Of course it's not just animals that appear on coins; there is a wide selection of images of buildings and other famous structures which appear on them as well. In fact banknotes can often be more interesting in this respect, since the reverse of a banknote by its very definition offers far more in the way of space to display an image than even the largest size of coin does.
An old design of the one hundred Shekel bill which used to circulate in Israel displays a formidable looking building – devoid of many features – that looks rather like a fortress. The Republic of Moldova goes a step further on its single leu bill – the scene is one of a city which you could look out over every time you took one of the notes in your hand.
The banknote for twenty Swiss francs is perhaps one of the more colourful and impressive ones you will ever see. It uses the theme of music and you can see musical notes printed on the back of the banknote, as well as part of what could be either a trumpet or a trombone.
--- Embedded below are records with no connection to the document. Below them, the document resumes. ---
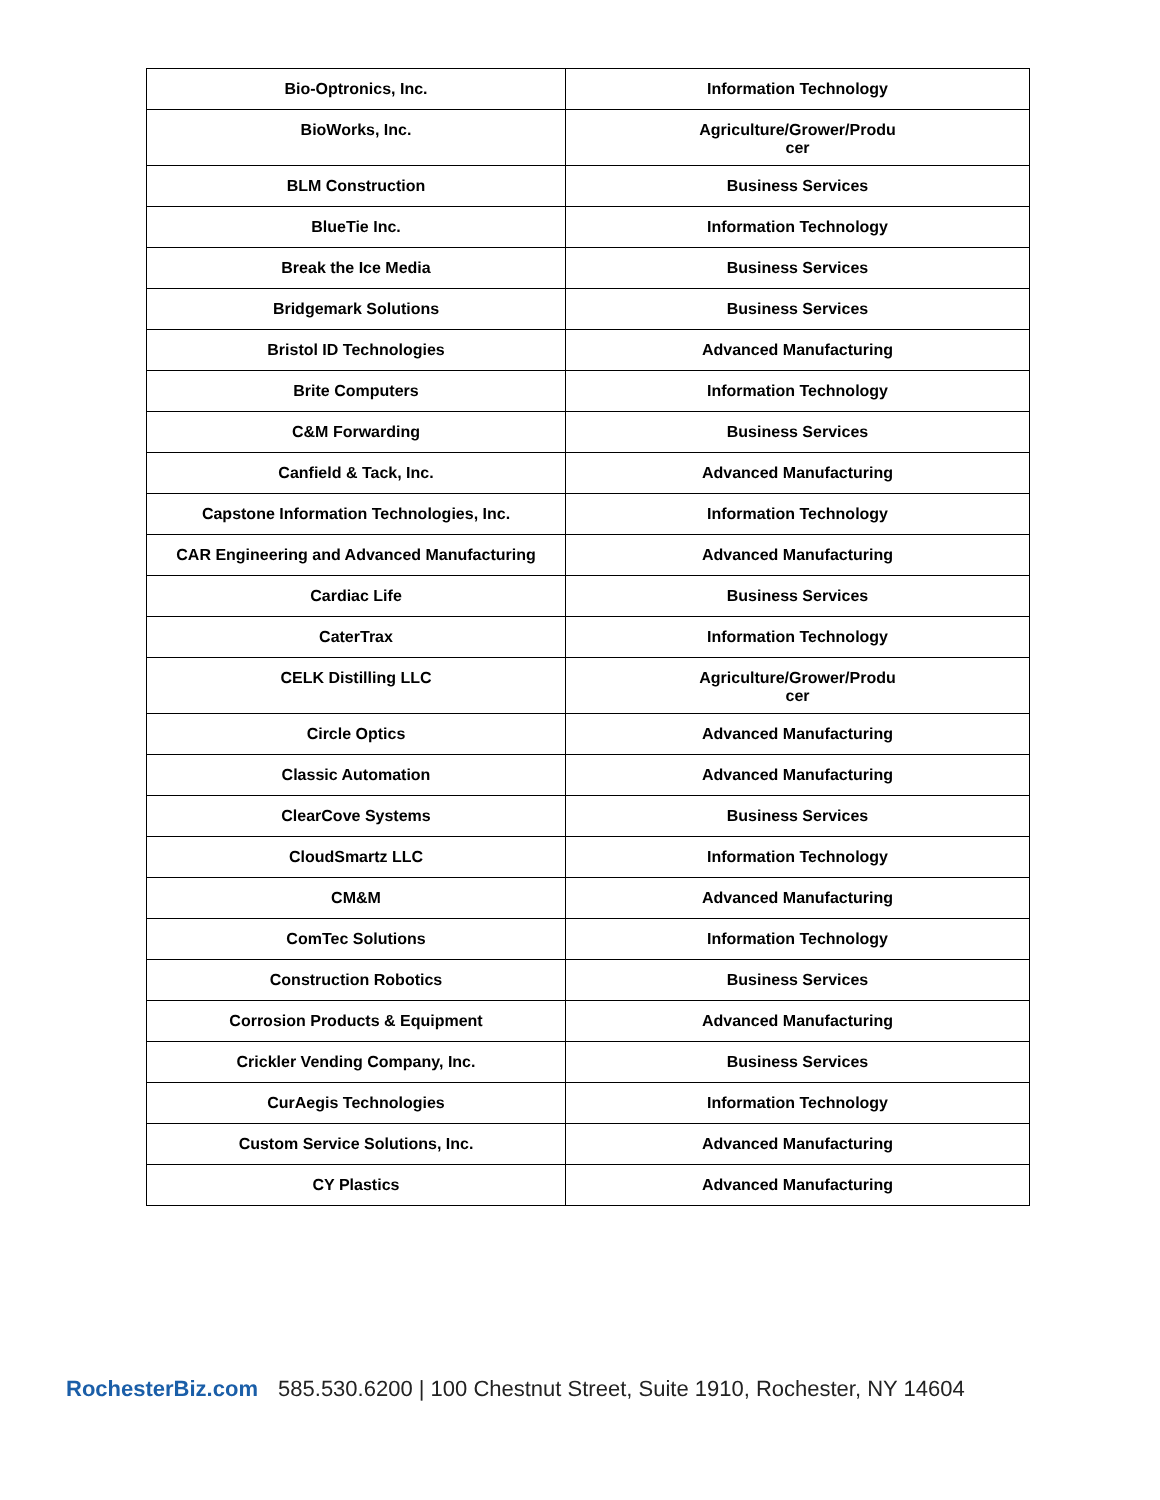| Bio-Optronics, Inc. | Information Technology |
| BioWorks, Inc. | Agriculture/Grower/Producer |
| BLM Construction | Business Services |
| BlueTie Inc. | Information Technology |
| Break the Ice Media | Business Services |
| Bridgemark Solutions | Business Services |
| Bristol ID Technologies | Advanced Manufacturing |
| Brite Computers | Information Technology |
| C&M Forwarding | Business Services |
| Canfield & Tack, Inc. | Advanced Manufacturing |
| Capstone Information Technologies, Inc. | Information Technology |
| CAR Engineering and Advanced Manufacturing | Advanced Manufacturing |
| Cardiac Life | Business Services |
| CaterTrax | Information Technology |
| CELK Distilling LLC | Agriculture/Grower/Producer |
| Circle Optics | Advanced Manufacturing |
| Classic Automation | Advanced Manufacturing |
| ClearCove Systems | Business Services |
| CloudSmartz LLC | Information Technology |
| CM&M | Advanced Manufacturing |
| ComTec Solutions | Information Technology |
| Construction Robotics | Business Services |
| Corrosion Products & Equipment | Advanced Manufacturing |
| Crickler Vending Company, Inc. | Business Services |
| CurAegis Technologies | Information Technology |
| Custom Service Solutions, Inc. | Advanced Manufacturing |
| CY Plastics | Advanced Manufacturing |
RochesterBiz.com 585.530.6200 | 100 Chestnut Street, Suite 1910, Rochester, NY 14604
Another impressive sight is the United Arab Emirates banknote for twenty dirhams. This has a wonderful picture of a sailing boat with a huge and billowing sail carrying it along – and on the left hand side, as if watching it to see where it will go, is what appears to be a bird of prey. Watching for stray fish, perhaps?
The advent of banknotes made it easier to put different and more versatile images on the back of currency. Coins are limited by their very size and lack of colour, while the banknote offers plenty of room and as the Swiss francs show, they can be wonderfully colourful as well.
Different countries tend to re-issue the designs of their banknotes from time to time, perhaps simply for a change or sometimes to highlight different people and events from that country's history. Sometimes the centenary of a country or another national event will prompt such a re-issue. In this case it is often true that the mint of that country will make a souvenir issue available for collectors as well as releasing the notes into general circulation.
But whether it is animals or birds – which can be seen on many different currencies throughout the ages – or impressive buildings such as the Independence Hall on the rear of the one hundred dollar bill used in the United States of America, one thing is clear – as time goes on, our desire to depict all kinds of images on our currency is not diminishing.